What is expected: Please turn the lines below into a numbered list, leaving out any blank lines.

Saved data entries
[start]

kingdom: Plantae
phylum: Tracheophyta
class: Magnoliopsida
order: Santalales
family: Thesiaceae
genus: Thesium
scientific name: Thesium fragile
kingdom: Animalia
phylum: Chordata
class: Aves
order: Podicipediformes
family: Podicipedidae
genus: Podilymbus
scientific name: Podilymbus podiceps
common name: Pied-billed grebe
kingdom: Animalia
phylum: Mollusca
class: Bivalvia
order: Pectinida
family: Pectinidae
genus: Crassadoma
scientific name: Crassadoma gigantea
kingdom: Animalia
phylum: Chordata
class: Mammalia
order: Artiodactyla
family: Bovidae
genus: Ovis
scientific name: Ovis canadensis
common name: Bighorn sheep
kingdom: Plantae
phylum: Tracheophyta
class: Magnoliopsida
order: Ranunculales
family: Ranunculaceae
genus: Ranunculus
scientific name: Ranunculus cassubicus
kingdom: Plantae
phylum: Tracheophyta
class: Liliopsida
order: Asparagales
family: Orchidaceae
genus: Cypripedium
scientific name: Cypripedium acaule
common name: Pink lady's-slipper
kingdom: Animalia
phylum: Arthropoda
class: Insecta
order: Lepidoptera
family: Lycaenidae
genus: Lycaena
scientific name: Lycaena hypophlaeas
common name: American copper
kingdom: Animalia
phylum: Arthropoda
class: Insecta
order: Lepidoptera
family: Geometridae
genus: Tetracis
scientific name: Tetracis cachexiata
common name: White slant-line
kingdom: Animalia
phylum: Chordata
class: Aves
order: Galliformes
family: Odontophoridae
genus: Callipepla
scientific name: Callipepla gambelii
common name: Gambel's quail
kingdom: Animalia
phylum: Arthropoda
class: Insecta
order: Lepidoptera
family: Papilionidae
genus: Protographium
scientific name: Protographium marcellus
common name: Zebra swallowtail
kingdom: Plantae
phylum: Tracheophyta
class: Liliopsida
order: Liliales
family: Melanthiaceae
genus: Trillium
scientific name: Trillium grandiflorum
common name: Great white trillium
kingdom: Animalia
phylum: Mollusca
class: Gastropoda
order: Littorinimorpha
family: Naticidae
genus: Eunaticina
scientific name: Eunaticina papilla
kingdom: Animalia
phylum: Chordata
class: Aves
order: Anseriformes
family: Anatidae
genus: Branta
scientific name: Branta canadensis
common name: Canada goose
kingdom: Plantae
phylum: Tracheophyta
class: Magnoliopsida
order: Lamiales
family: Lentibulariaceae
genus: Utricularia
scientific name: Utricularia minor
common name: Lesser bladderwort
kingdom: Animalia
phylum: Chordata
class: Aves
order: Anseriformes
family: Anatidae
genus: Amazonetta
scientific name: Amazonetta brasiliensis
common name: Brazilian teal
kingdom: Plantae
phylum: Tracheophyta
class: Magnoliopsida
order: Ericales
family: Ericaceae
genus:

[end]

In response:
1. kingdom: Plantae
2. phylum: Tracheophyta
3. class: Magnoliopsida
4. order: Santalales
5. family: Thesiaceae
6. genus: Thesium
7. scientific name: Thesium fragile
8. kingdom: Animalia
9. phylum: Chordata
10. class: Aves
11. order: Podicipediformes
12. family: Podicipedidae
13. genus: Podilymbus
14. scientific name: Podilymbus podiceps
15. common name: Pied-billed grebe
16. kingdom: Animalia
17. phylum: Mollusca
18. class: Bivalvia
19. order: Pectinida
20. family: Pectinidae
21. genus: Crassadoma
22. scientific name: Crassadoma gigantea
23. kingdom: Animalia
24. phylum: Chordata
25. class: Mammalia
26. order: Artiodactyla
27. family: Bovidae
28. genus: Ovis
29. scientific name: Ovis canadensis
30. common name: Bighorn sheep
31. kingdom: Plantae
32. phylum: Tracheophyta
33. class: Magnoliopsida
34. order: Ranunculales
35. family: Ranunculaceae
36. genus: Ranunculus
37. scientific name: Ranunculus cassubicus
38. kingdom: Plantae
39. phylum: Tracheophyta
40. class: Liliopsida
41. order: Asparagales
42. family: Orchidaceae
43. genus: Cypripedium
44. scientific name: Cypripedium acaule
45. common name: Pink lady's-slipper
46. kingdom: Animalia
47. phylum: Arthropoda
48. class: Insecta
49. order: Lepidoptera
50. family: Lycaenidae
51. genus: Lycaena
52. scientific name: Lycaena hypophlaeas
53. common name: American copper
54. kingdom: Animalia
55. phylum: Arthropoda
56. class: Insecta
57. order: Lepidoptera
58. family: Geometridae
59. genus: Tetracis
60. scientific name: Tetracis cachexiata
61. common name: White slant-line
62. kingdom: Animalia
63. phylum: Chordata
64. class: Aves
65. order: Galliformes
66. family: Odontophoridae
67. genus: Callipepla
68. scientific name: Callipepla gambelii
69. common name: Gambel's quail
70. kingdom: Animalia
71. phylum: Arthropoda
72. class: Insecta
73. order: Lepidoptera
74. family: Papilionidae
75. genus: Protographium
76. scientific name: Protographium marcellus
77. common name: Zebra swallowtail
78. kingdom: Plantae
79. phylum: Tracheophyta
80. class: Liliopsida
81. order: Liliales
82. family: Melanthiaceae
83. genus: Trillium
84. scientific name: Trillium grandiflorum
85. common name: Great white trillium
86. kingdom: Animalia
87. phylum: Mollusca
88. class: Gastropoda
89. order: Littorinimorpha
90. family: Naticidae
91. genus: Eunaticina
92. scientific name: Eunaticina papilla
93. kingdom: Animalia
94. phylum: Chordata
95. class: Aves
96. order: Anseriformes
97. family: Anatidae
98. genus: Branta
99. scientific name: Branta canadensis
100. common name: Canada goose
101. kingdom: Plantae
102. phylum: Tracheophyta
103. class: Magnoliopsida
104. order: Lamiales
105. family: Lentibulariaceae
106. genus: Utricularia
107. scientific name: Utricularia minor
108. common name: Lesser bladderwort
109. kingdom: Animalia
110. phylum: Chordata
111. class: Aves
112. order: Anseriformes
113. family: Anatidae
114. genus: Amazonetta
115. scientific name: Amazonetta brasiliensis
116. common name: Brazilian teal
117. kingdom: Plantae
118. phylum: Tracheophyta
119. class: Magnoliopsida
120. order: Ericales
121. family: Ericaceae
122. genus:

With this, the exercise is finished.